[Extracted data entries]
%%
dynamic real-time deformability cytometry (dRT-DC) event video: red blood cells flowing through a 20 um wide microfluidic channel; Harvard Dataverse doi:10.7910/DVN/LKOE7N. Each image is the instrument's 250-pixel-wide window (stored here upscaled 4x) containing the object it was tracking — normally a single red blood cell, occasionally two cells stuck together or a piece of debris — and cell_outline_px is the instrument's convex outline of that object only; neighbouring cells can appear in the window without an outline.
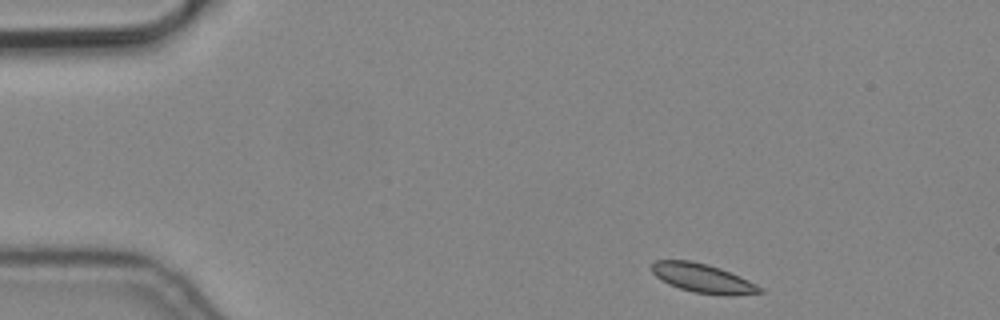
{"species": "common noctule bat (a hibernating species)", "species_latin": "Nyctalus noctula", "temperature_condition": "cold", "stored_images_in_passage": 7, "camera_frame_rate_fps": 3000, "um_per_image_px": 0.085, "animal": {"sex": "male", "body_mass_g": 19.2, "forearm_length_mm": 51.8}, "frame": {"image": 1, "passage_image": 1, "time_ms": 0.0, "image_size_px": [1000, 320], "cell_outline_px": [[764, 292], [736, 296], [724, 296], [692, 292], [668, 284], [660, 280], [652, 272], [652, 260], [692, 260], [708, 264], [720, 268], [740, 276], [764, 288]], "centroid_in_image_um": [59.76, 23.66], "position_along_channel_um": 25.2, "area_um2": 18.61}}
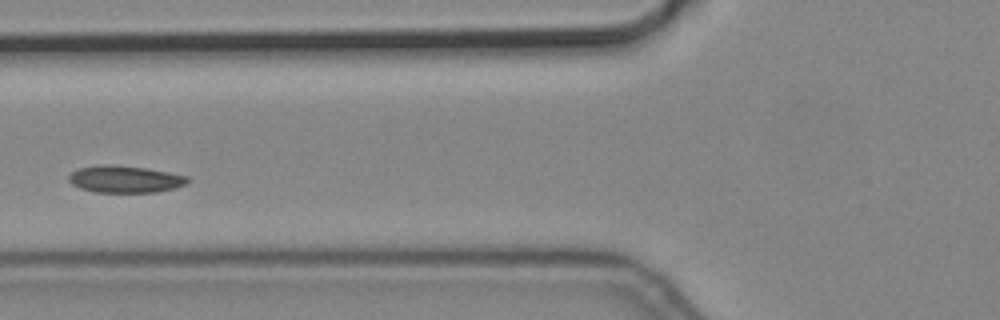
{"frame": {"image": 2, "passage_image": 5, "time_ms": 1.333, "image_size_px": [1000, 320], "cell_outline_px": [[188, 180], [184, 184], [176, 188], [156, 192], [96, 192], [80, 188], [72, 184], [68, 180], [68, 176], [72, 172], [80, 168], [100, 164], [116, 164], [144, 168], [168, 172], [188, 176]], "centroid_in_image_um": [10.6, 15.22], "position_along_channel_um": 115.2, "area_um2": 18.67}}
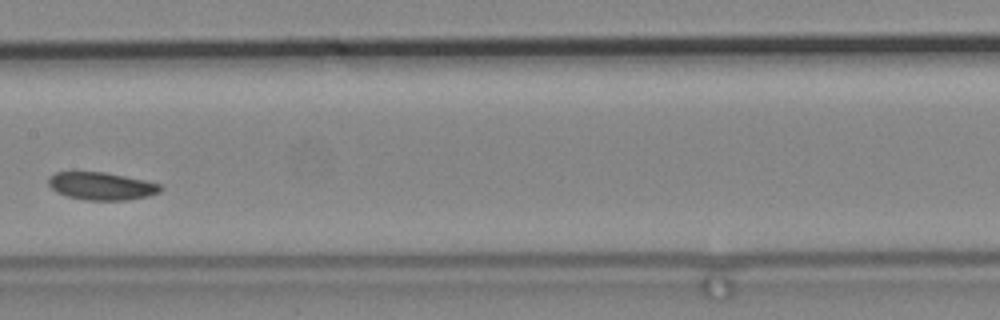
{"frame": {"image": 3, "passage_image": 7, "time_ms": 2.0, "image_size_px": [1000, 320], "cell_outline_px": [[164, 188], [160, 192], [148, 196], [124, 200], [88, 200], [68, 196], [56, 192], [48, 184], [48, 176], [56, 172], [104, 172], [144, 180], [160, 184]], "centroid_in_image_um": [8.62, 15.81], "position_along_channel_um": 198.8, "area_um2": 17.98}}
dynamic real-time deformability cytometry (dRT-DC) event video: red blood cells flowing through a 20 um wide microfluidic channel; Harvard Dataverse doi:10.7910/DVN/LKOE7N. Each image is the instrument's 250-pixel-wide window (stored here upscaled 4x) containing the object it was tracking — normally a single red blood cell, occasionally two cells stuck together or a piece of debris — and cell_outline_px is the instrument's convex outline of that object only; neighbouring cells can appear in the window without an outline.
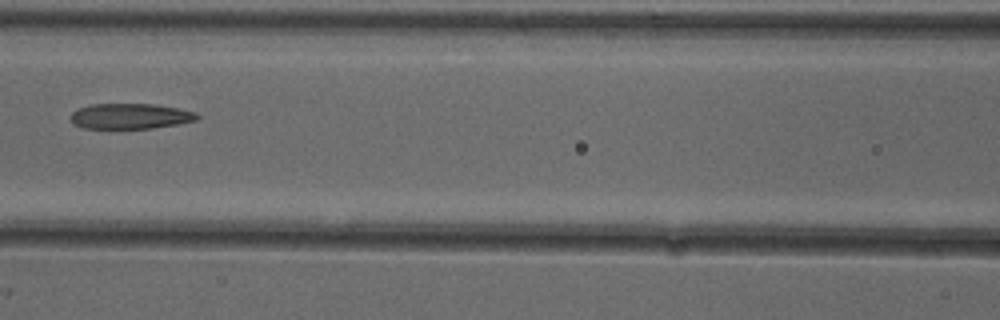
{"species": "common noctule bat (a hibernating species)", "species_latin": "Nyctalus noctula", "temperature_condition": "cold", "stored_images_in_passage": 8, "camera_frame_rate_fps": 3000, "um_per_image_px": 0.085, "animal": {"sex": "female"}, "frame": {"image": 1, "passage_image": 7, "time_ms": 2.0, "image_size_px": [1000, 320], "cell_outline_px": [[200, 116], [196, 120], [180, 124], [152, 128], [112, 132], [84, 128], [72, 124], [72, 112], [76, 108], [92, 104], [152, 104], [176, 108], [196, 112]], "centroid_in_image_um": [11.01, 9.93], "position_along_channel_um": 155.6, "area_um2": 19.71}}
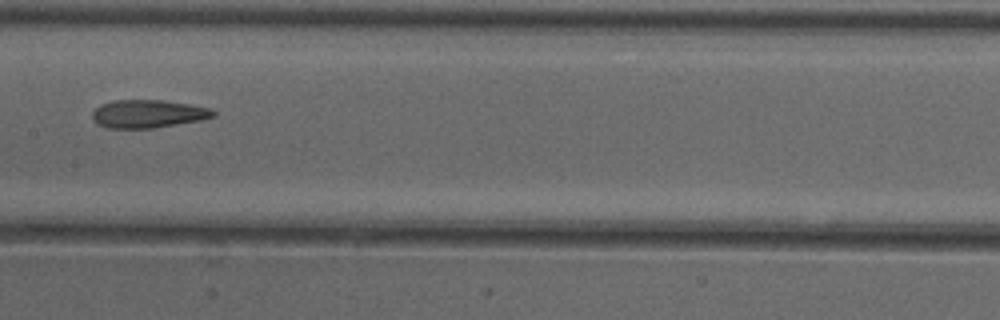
{"frame": {"image": 2, "passage_image": 8, "time_ms": 2.333, "image_size_px": [1000, 320], "cell_outline_px": [[216, 116], [200, 120], [152, 128], [108, 128], [96, 124], [92, 120], [92, 112], [100, 104], [112, 100], [164, 100], [188, 104], [208, 108], [216, 112]], "centroid_in_image_um": [12.53, 9.67], "position_along_channel_um": 194.9, "area_um2": 19.77}}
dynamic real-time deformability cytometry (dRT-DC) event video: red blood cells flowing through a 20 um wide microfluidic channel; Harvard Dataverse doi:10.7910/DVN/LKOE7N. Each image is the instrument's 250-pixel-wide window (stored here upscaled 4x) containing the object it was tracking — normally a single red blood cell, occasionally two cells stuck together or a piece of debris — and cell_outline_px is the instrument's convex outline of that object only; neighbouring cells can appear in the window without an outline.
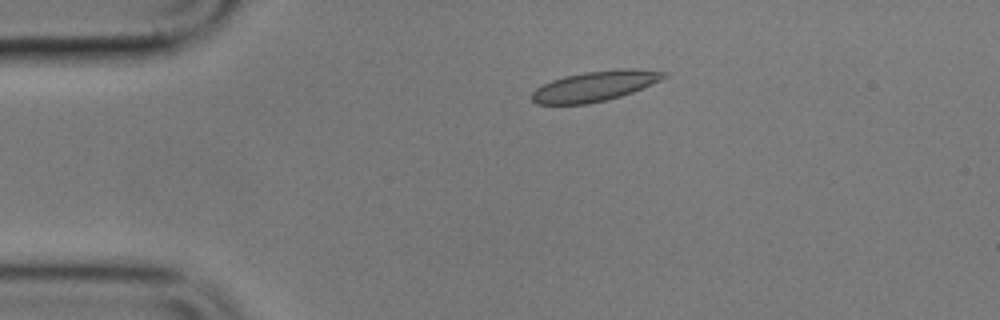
{"species": "common noctule bat (a hibernating species)", "species_latin": "Nyctalus noctula", "temperature_condition": "cold", "stored_images_in_passage": 3, "camera_frame_rate_fps": 3000, "um_per_image_px": 0.085, "animal": {"sex": "male", "body_mass_g": 17.9}, "frame": {"image": 1, "passage_image": 2, "time_ms": 2.0, "image_size_px": [1000, 320], "cell_outline_px": [[668, 76], [660, 80], [632, 92], [620, 96], [588, 104], [536, 104], [532, 100], [532, 92], [536, 88], [552, 80], [564, 76], [584, 72], [624, 68], [636, 68], [668, 72]], "centroid_in_image_um": [50.58, 7.31], "position_along_channel_um": 34.4, "area_um2": 23.12}}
%%
**WRITTEN TASK:** Reproduce the whole listing exactly, but not the images in it.

**CORRECT OUTPUT:**
dynamic real-time deformability cytometry (dRT-DC) event video: red blood cells flowing through a 20 um wide microfluidic channel; Harvard Dataverse doi:10.7910/DVN/LKOE7N. Each image is the instrument's 250-pixel-wide window (stored here upscaled 4x) containing the object it was tracking — normally a single red blood cell, occasionally two cells stuck together or a piece of debris — and cell_outline_px is the instrument's convex outline of that object only; neighbouring cells can appear in the window without an outline.
{"species": "common noctule bat (a hibernating species)", "species_latin": "Nyctalus noctula", "temperature_condition": "cold", "stored_images_in_passage": 7, "camera_frame_rate_fps": 3000, "um_per_image_px": 0.085, "animal": {"sex": "male", "body_mass_g": 19.2, "forearm_length_mm": 51.8}, "frame": {"image": 1, "passage_image": 1, "time_ms": 0.0, "image_size_px": [1000, 320], "cell_outline_px": [[764, 292], [736, 296], [724, 296], [692, 292], [668, 284], [660, 280], [652, 272], [652, 260], [692, 260], [708, 264], [720, 268], [740, 276], [764, 288]], "centroid_in_image_um": [59.76, 23.66], "position_along_channel_um": 25.2, "area_um2": 18.61}}
{"frame": {"image": 2, "passage_image": 5, "time_ms": 1.333, "image_size_px": [1000, 320], "cell_outline_px": [[188, 180], [184, 184], [176, 188], [156, 192], [96, 192], [80, 188], [72, 184], [68, 180], [68, 176], [72, 172], [80, 168], [100, 164], [116, 164], [144, 168], [168, 172], [188, 176]], "centroid_in_image_um": [10.6, 15.22], "position_along_channel_um": 115.2, "area_um2": 18.67}}
{"frame": {"image": 3, "passage_image": 7, "time_ms": 2.0, "image_size_px": [1000, 320], "cell_outline_px": [[164, 188], [160, 192], [148, 196], [124, 200], [88, 200], [68, 196], [56, 192], [48, 184], [48, 176], [56, 172], [104, 172], [144, 180], [160, 184]], "centroid_in_image_um": [8.62, 15.81], "position_along_channel_um": 198.8, "area_um2": 17.98}}
dynamic real-time deformability cytometry (dRT-DC) event video: red blood cells flowing through a 20 um wide microfluidic channel; Harvard Dataverse doi:10.7910/DVN/LKOE7N. Each image is the instrument's 250-pixel-wide window (stored here upscaled 4x) containing the object it was tracking — normally a single red blood cell, occasionally two cells stuck together or a piece of debris — and cell_outline_px is the instrument's convex outline of that object only; neighbouring cells can appear in the window without an outline.
{"species": "common noctule bat (a hibernating species)", "species_latin": "Nyctalus noctula", "temperature_condition": "cold", "stored_images_in_passage": 8, "camera_frame_rate_fps": 3000, "um_per_image_px": 0.085, "animal": {"sex": "female"}, "frame": {"image": 1, "passage_image": 7, "time_ms": 2.0, "image_size_px": [1000, 320], "cell_outline_px": [[200, 116], [196, 120], [180, 124], [152, 128], [112, 132], [84, 128], [72, 124], [72, 112], [76, 108], [92, 104], [152, 104], [176, 108], [196, 112]], "centroid_in_image_um": [11.01, 9.93], "position_along_channel_um": 155.6, "area_um2": 19.71}}
{"frame": {"image": 2, "passage_image": 8, "time_ms": 2.333, "image_size_px": [1000, 320], "cell_outline_px": [[216, 116], [200, 120], [152, 128], [108, 128], [96, 124], [92, 120], [92, 112], [100, 104], [112, 100], [164, 100], [188, 104], [208, 108], [216, 112]], "centroid_in_image_um": [12.53, 9.67], "position_along_channel_um": 194.9, "area_um2": 19.77}}
dynamic real-time deformability cytometry (dRT-DC) event video: red blood cells flowing through a 20 um wide microfluidic channel; Harvard Dataverse doi:10.7910/DVN/LKOE7N. Each image is the instrument's 250-pixel-wide window (stored here upscaled 4x) containing the object it was tracking — normally a single red blood cell, occasionally two cells stuck together or a piece of debris — and cell_outline_px is the instrument's convex outline of that object only; neighbouring cells can appear in the window without an outline.
{"species": "common noctule bat (a hibernating species)", "species_latin": "Nyctalus noctula", "temperature_condition": "cold", "stored_images_in_passage": 3, "camera_frame_rate_fps": 3000, "um_per_image_px": 0.085, "animal": {"sex": "male", "body_mass_g": 17.9}, "frame": {"image": 1, "passage_image": 2, "time_ms": 2.0, "image_size_px": [1000, 320], "cell_outline_px": [[668, 76], [660, 80], [632, 92], [620, 96], [588, 104], [536, 104], [532, 100], [532, 92], [536, 88], [552, 80], [564, 76], [584, 72], [624, 68], [636, 68], [668, 72]], "centroid_in_image_um": [50.58, 7.31], "position_along_channel_um": 34.4, "area_um2": 23.12}}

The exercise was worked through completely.